Water temperature and activity level
In the tropics, warm water temperatures make cold-blooded creatures nimble and quick. This applies to both predators — sharks and large fish — and the smaller fish they prey on.
But for a warm-blooded predator, this presents problems. Prey are harder to catch, and cold-blooded predators, like large sharks, might well be targeting you.
One example to show how life can be tough for warm-blooded predators in warm waters is the endangered Hawaiian monk seal, which can't catch fast prey.
"They like to go out into the ocean and they kind of creep around the bottom floor and they go off to a slow moving fish," said Grady. "They're really preyed upon a lot by sharks like the tiger shark or Galapagos shark that are much faster than a shark in cold waters."
However, as water gets colder, eating and avoiding being eaten both become less challenging issues for warm-blooded predators.
"Cold water depresses the metabolic rate and the speed of fish," said Grady. "For roughly every 10 degrees Celsius you drop the metabolic rates, speeds drop about two and a half times."
"Cold, stupid and slow"
The cold-blooded species aren't just slower, they're dumber. "Their brains actually operate at a slower speed as their neurons fire more slowly, their reaction times are slower," said Grady. "the rate at which they can process sensory information declines and they become effectively stupider."
In this case, warm-blooded predators are favored in terms of getting their food and escaping their own predators.
There are of course, costs to being a warm-blooded animal in a cold environment. You need insulation and a high-revving metabolism to maintain your high body temperature. The answer to the first problem is the thick layer of feathers and fat that penguins lay down, or the blubber that marine mammals like seals, whales and dolphins have evolved.
As to the second, "If you're able to eat enough food you can help compensate for any extra energetic costs," said Grady.
The kind of food advantages are so high in the cold, it really outweighs any the thermal cost of staying warm in these environments.

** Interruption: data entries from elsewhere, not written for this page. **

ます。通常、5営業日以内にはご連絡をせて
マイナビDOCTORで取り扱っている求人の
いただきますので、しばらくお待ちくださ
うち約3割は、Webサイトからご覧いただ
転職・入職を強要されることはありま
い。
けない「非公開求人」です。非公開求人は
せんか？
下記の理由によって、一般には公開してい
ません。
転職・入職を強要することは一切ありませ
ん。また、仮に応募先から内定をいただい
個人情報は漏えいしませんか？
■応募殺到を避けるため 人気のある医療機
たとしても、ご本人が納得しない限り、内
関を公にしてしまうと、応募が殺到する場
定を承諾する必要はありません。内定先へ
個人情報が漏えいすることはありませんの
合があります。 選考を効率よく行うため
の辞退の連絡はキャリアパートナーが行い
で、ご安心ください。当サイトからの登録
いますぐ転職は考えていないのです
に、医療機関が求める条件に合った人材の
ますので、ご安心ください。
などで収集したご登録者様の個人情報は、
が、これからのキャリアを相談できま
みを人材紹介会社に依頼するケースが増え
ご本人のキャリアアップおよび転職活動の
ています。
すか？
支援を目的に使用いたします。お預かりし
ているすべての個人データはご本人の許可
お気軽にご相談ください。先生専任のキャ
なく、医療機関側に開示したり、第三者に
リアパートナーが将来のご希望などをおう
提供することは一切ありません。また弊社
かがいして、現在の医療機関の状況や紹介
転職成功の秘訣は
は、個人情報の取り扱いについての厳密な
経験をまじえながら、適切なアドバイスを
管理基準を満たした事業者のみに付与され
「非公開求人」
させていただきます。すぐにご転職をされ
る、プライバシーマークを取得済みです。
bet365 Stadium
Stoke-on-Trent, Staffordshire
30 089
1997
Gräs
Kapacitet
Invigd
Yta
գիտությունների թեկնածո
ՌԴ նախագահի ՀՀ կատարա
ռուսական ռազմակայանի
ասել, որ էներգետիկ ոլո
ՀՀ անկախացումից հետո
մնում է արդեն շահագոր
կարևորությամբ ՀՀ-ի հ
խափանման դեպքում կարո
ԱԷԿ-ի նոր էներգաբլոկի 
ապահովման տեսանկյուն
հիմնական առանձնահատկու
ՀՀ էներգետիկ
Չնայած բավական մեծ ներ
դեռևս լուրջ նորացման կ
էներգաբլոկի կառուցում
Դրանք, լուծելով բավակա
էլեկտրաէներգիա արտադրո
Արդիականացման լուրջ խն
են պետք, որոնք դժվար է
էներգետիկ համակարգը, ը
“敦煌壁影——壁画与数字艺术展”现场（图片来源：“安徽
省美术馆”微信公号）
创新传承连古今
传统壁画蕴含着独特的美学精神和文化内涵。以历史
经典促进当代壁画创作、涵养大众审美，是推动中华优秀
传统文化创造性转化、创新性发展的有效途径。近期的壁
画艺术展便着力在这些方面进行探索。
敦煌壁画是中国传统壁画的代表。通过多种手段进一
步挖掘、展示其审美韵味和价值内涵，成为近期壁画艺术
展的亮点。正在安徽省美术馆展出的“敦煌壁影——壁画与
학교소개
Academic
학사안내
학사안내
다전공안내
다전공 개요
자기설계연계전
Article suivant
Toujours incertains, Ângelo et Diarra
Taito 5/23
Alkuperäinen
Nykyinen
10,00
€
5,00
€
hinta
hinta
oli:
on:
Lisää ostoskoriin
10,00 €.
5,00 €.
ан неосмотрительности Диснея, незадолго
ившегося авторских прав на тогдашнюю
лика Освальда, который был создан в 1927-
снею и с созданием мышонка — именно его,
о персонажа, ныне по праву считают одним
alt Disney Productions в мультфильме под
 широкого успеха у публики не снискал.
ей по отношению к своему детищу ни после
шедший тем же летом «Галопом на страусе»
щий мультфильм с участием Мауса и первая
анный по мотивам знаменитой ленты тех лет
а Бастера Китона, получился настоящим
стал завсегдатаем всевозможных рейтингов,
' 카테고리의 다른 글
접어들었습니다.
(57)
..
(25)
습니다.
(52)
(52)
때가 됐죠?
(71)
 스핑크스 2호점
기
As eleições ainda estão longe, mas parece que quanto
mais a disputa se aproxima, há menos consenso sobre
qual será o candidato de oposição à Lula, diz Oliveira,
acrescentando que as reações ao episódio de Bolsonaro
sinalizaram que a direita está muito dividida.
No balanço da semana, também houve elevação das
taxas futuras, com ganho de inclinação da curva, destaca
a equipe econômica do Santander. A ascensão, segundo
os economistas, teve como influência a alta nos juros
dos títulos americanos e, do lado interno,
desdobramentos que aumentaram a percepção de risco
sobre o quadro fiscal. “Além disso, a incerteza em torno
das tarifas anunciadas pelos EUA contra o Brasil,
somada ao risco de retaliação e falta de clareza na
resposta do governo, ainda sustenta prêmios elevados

Global warming could change animal dynamics
There are, however, implications here as global warming transforms previously cold water habitats, said Grady. "As waters warm with climate change, it gets harder for many threatened marine mammal and bird populations to make a living to catch food."
His study suggests this may already be an issue for the harp seal, whose prey is increasing in numbers as the water in their range warms, but are not profiting by it.
"You get a shift in the competitive balance and warm water will basically favour larger fish and sharks at the expense of marine mammals and birds."